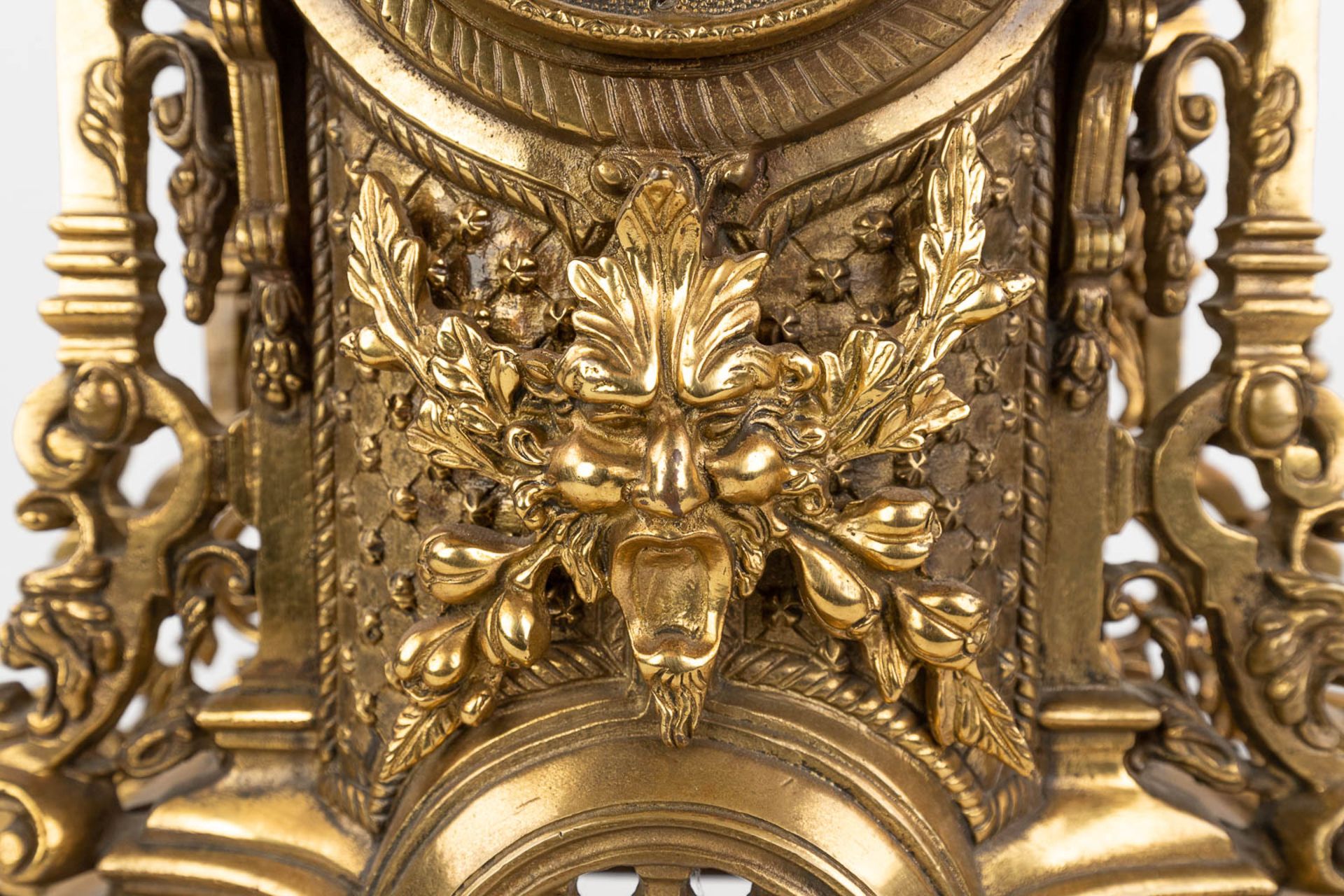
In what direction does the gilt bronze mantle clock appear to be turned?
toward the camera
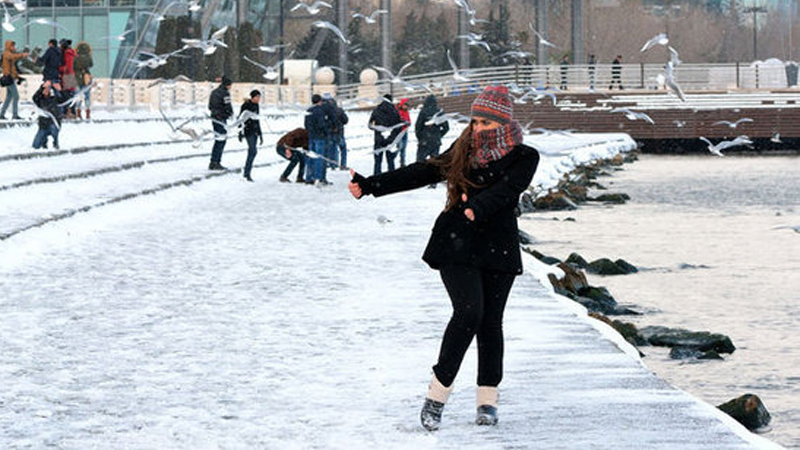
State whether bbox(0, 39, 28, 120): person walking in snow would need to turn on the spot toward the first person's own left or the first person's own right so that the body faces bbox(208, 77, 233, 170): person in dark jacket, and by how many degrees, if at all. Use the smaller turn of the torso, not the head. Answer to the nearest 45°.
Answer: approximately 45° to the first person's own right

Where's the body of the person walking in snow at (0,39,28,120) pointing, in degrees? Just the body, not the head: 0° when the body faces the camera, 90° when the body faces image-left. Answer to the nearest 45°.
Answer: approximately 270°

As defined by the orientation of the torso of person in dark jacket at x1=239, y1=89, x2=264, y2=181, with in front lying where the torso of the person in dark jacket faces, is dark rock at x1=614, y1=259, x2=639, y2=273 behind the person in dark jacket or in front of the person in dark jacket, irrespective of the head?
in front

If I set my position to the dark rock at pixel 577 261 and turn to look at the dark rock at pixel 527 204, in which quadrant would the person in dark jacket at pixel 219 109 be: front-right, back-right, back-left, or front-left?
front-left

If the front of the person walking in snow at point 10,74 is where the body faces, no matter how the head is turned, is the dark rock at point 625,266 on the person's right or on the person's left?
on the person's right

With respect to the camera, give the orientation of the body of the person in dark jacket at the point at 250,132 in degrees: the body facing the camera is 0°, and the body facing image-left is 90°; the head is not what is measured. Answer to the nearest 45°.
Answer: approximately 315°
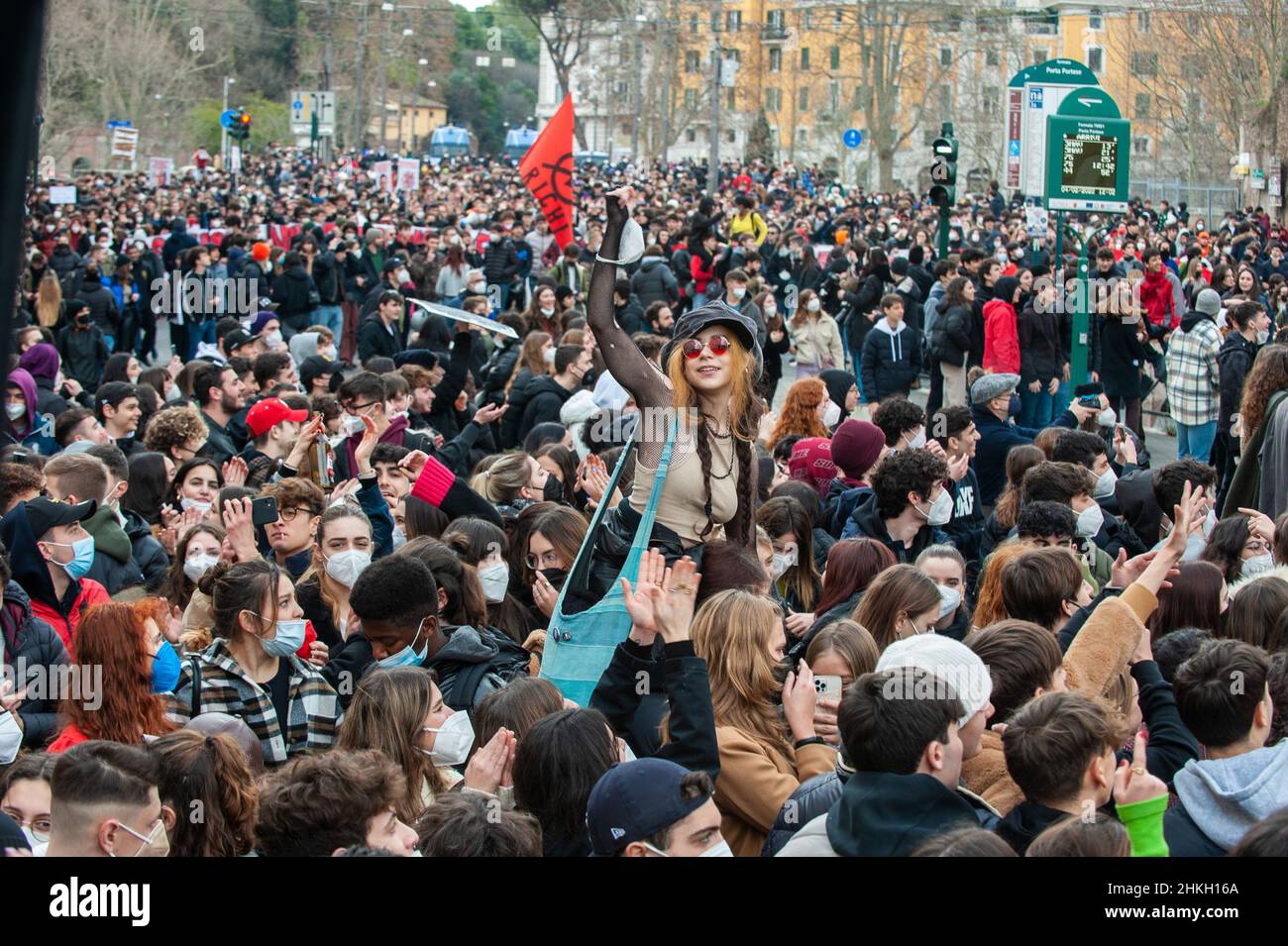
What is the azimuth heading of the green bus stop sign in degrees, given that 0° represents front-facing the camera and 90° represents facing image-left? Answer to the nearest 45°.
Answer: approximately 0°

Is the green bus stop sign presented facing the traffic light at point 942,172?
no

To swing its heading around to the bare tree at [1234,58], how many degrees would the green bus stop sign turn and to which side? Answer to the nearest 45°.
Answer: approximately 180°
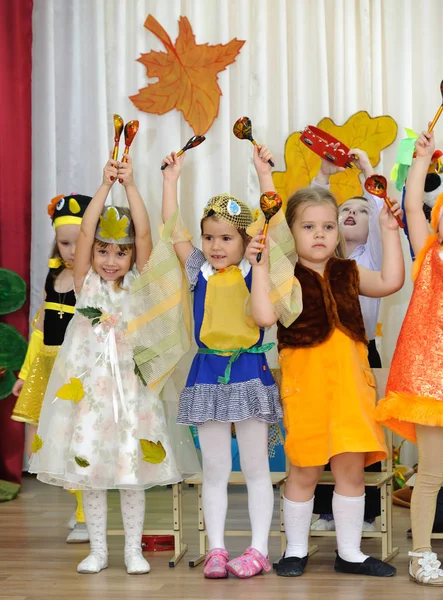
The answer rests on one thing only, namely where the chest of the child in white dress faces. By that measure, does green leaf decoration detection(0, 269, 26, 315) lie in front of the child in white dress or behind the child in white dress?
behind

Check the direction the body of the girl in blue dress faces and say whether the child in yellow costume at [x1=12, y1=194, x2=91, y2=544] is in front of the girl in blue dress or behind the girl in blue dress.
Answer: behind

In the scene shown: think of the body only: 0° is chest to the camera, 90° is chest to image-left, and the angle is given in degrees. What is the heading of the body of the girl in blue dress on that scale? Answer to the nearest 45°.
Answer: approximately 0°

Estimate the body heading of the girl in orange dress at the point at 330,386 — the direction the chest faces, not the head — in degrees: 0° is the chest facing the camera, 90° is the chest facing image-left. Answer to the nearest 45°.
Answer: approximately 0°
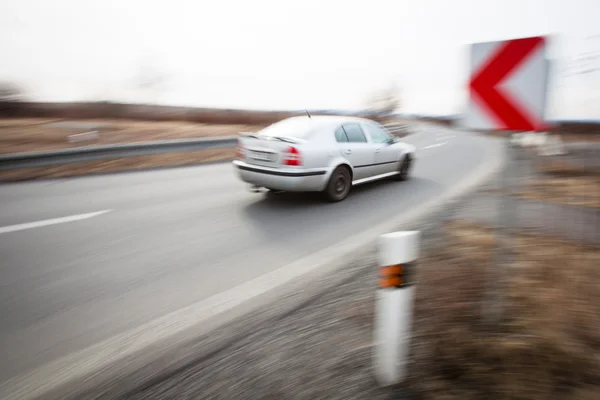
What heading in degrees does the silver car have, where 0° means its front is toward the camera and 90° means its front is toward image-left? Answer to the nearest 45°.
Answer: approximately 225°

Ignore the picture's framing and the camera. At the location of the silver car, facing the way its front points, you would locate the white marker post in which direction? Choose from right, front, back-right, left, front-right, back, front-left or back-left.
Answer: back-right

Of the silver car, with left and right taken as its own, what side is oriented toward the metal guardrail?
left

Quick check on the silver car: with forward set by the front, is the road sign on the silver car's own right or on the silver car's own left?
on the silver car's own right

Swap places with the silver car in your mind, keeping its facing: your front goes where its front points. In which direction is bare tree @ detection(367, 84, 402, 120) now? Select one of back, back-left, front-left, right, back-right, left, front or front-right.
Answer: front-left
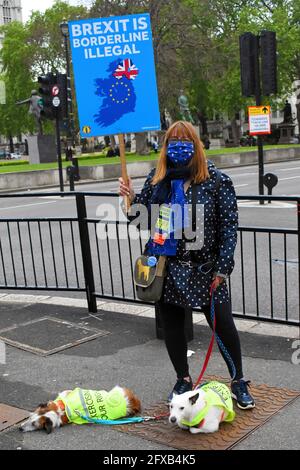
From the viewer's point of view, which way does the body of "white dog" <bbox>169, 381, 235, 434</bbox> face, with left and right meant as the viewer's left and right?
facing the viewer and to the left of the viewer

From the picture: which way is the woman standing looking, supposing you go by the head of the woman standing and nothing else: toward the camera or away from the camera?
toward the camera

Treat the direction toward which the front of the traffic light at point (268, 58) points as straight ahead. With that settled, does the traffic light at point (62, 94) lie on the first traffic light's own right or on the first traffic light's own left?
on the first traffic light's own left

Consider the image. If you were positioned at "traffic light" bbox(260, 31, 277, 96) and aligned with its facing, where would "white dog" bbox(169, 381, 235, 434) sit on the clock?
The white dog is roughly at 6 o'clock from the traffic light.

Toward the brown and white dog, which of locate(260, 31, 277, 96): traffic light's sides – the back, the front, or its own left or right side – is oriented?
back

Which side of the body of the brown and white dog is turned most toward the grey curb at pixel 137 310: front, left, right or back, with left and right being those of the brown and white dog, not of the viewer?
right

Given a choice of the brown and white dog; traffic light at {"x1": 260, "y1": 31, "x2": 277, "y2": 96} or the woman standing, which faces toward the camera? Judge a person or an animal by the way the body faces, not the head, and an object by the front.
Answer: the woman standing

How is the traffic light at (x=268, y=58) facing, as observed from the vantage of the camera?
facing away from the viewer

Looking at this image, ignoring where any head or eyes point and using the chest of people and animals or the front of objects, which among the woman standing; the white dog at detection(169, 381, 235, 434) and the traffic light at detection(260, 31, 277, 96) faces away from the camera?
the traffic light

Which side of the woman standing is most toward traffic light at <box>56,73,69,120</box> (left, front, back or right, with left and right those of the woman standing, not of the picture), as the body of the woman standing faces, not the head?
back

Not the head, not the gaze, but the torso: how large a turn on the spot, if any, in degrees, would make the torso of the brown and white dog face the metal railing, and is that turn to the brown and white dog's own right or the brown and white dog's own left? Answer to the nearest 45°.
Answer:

◇ ◇ ◇ ◇ ◇ ◇ ◇

Exercise directions:
Find every line in the records above that contains the string "blue", matching case, and copy each of those lines in full.

Solved problem:
Check the direction the body of the girl in blue dress faces and say whether the child in yellow costume at [x1=12, y1=194, x2=91, y2=544] is in front of the girl in blue dress or behind the girl in blue dress.
In the scene shown: think of the body only: 0° is chest to the camera, 90° is chest to image-left, and the angle is given in degrees. What is the heading of the body of the girl in blue dress on that scale? Answer to the nearest 45°.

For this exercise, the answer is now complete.